Le Yémen, déjà ravagé par cinq ans de guerre civile, s'est enfoncé encore davantage dans le chaos samedi. Des combattants séparatistes ont pris le contrôle du palais présidentiel à Aden, après plusieurs jours d'affrontements dans la grande ville du sud du pays.
S'il s'agit d'une prise surtout symbolique – le président Abd Rabbo Mansour Hadi se trouve en Arabie Saoudite -, elle n'en marque pas moins un tournant dans les affrontements qui secouent Aden depuis mercredi.
«Nous avons pris le palais aux forces de la garde présidentielle sans un combat», a assuré à l'AFP un porte-parole du «Cordon de sécurité», une force militaire des séparatistes partisans d'un Yémen du Sud indépendant, ce qu'ont confirmé des témoins.
Selon des sources militaire et sécuritaire, des combattants séparatistes s'étaient déjà emparés plus tôt dans la journée de trois casernes des forces gouvernementales à Aden, où le pouvoir loyaliste a établi son siège, depuis que la capitale historique du pays, Sanaa (nord), est aux mains des rebelles chiites Houthis.
Coalition hétéroclite
Depuis mercredi, des affrontements opposent ces combattants séparatistes aux soldats du gouvernement – et cela alors que tous sont en théorie alliés depuis 2015 au sein d'une coalition emmenée par l'Arabie saoudite et les Emirats arabes unis (EAU).

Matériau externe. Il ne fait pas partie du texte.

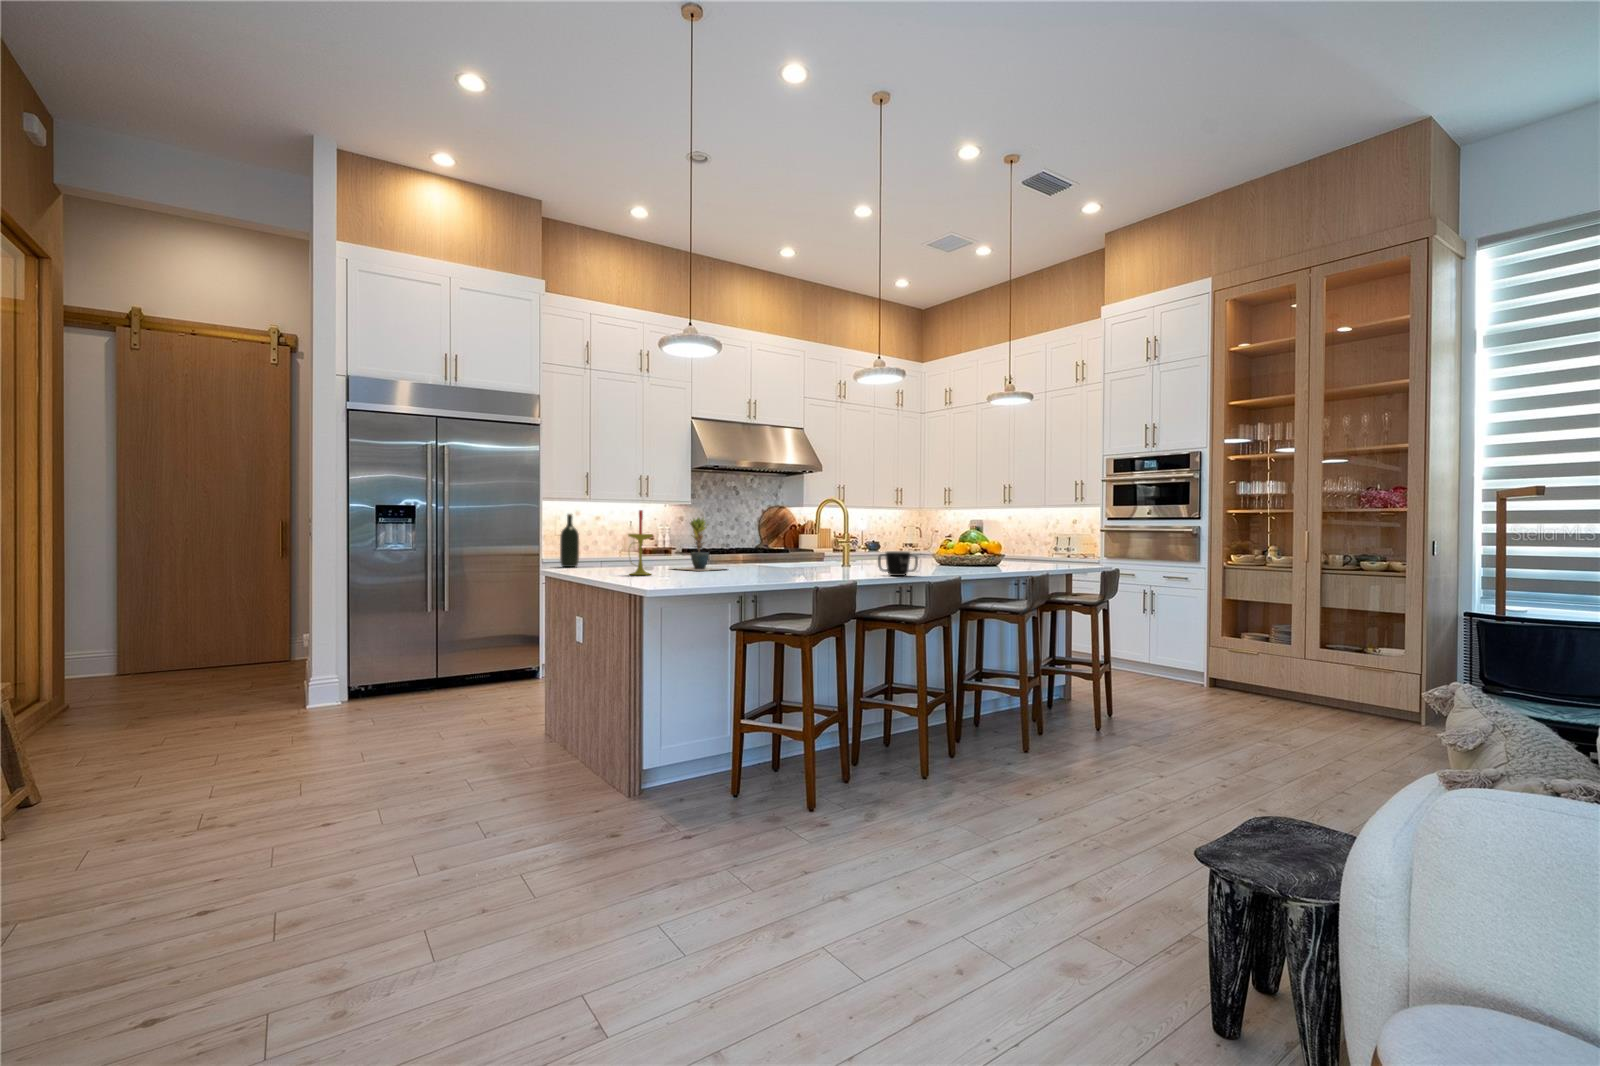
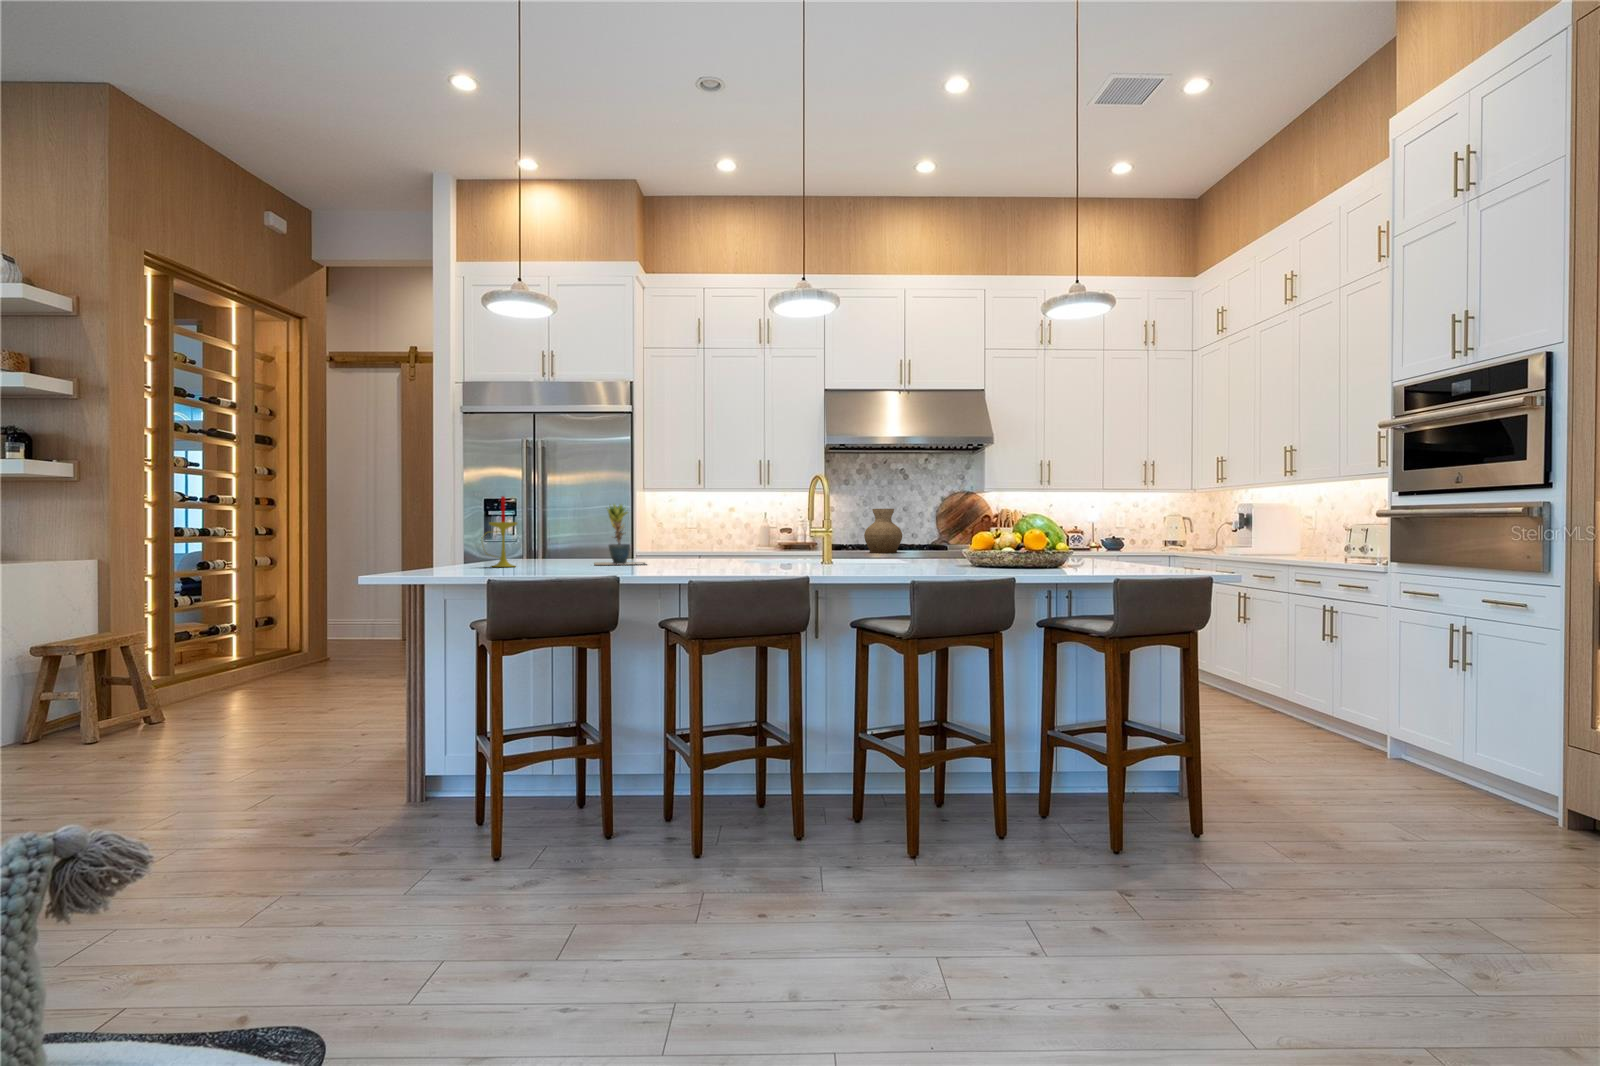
wine bottle: present [560,514,579,567] -> none [531,504,550,560]
vase: none [737,519,768,555] -> present [864,509,902,553]
mug: present [878,551,918,576] -> none [719,541,762,575]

Cette coalition hétéroclite lutte dans le nord du pays contre les Houthis, soutenus par l'Iran.
Les combats à Aden entre éléments du «cordon de sécurité», soutenus par les EAU, et troupes du gouvernement, ont fait au moins 18 morts – combattants et civils -, selon des médecins et des sources de sécurité. Selon Médecins sans frontières (MSF), plus de 75 personnes blessées ont été soignées dans un hôpital relevant de cette ONG depuis vendredi.
Avant même que le palais présidentiel ne tombe, le ministère yéménite des affaires étrangères avait condamné un «coup d'Etat contre les institutions légitimes» du Yémen.
«Nous demandons aux Emirats d'immédiatement cesser leur soutien matériel et militaire aux groupes qui se sont rebellés contre l'Etat», est-il précisé dans un tweet du ministère, qui a accusé les Emirats d'être «responsables du coup d'Etat» des séparatistes à Aden.
La coalition dirigée par les Saoudiens a, quant à elle, appelé samedi à un cessez-le-feu «immédiat» à Aden et à une «réunion d'urgence» des parties en conflit dans cette ville. Elle «affirme qu'elle utilisera la force militaire contre quiconque le violerait», a déclaré un porte-parole cité par l'agence de presse officielle saoudienne.
«Le royaume invite le gouvernement du Yémen et toutes les parties au conflit à Aden à une réunion d'urgence [...] en Arabie saoudite pour discuter de leurs différends, pour laisser une chance à la sagesse et au dialogue, pour renoncer aux divisions, pour mettre fin au conflit et pour s'unir», a de son côté écrit sur Twitter le ministère saoudien des affaires étrangères.
Hostilité Nord-Sud
Les affrontements à Aden rendent un peu plus inextricable encore la situation d'un pays où des dizaines de milliers de personnes ont déjà trouvé la mort à la suite de la guerre civile, selon diverses organisations humanitaires. Environ 3,3 millions de personnes sont toujours déplacées et 24,1 millions, soit plus des deux tiers de la population, ont besoin d'assistance, selon l'ONU.
Le Yémen du Sud était un Etat indépendant jusqu'en 1990. Dans le Sud, le ressentiment est fort contre les Yéménites originaires du Nord accusés d'avoir imposé par la force l'unification du pays. A cette hostilité nord-sud s'ajoute désormais le conflit au sein de la coalition formée au départ pour défendre le gouvernement.
Ce n'est pas la première fois que les séparatistes du Conseil de transition du sud (STC) – qui incluent les forces du «cordon de sécurité» – s'opposent aux unités loyales au président Hadi.
En janvier déjà, des combats entre séparatistes et forces loyales au président avaient fait au moins 38 morts. La situation ne s'était apaisée qu'après une intervention concertée saoudo-émiratie.
Le Yémen est à présent confronté au risque d'une «guerre civile dans la guerre civile» ravageant déjà le pays, a estimé dans un rapport le centre de réflexion sur les conflits International Crisis Group (ICG).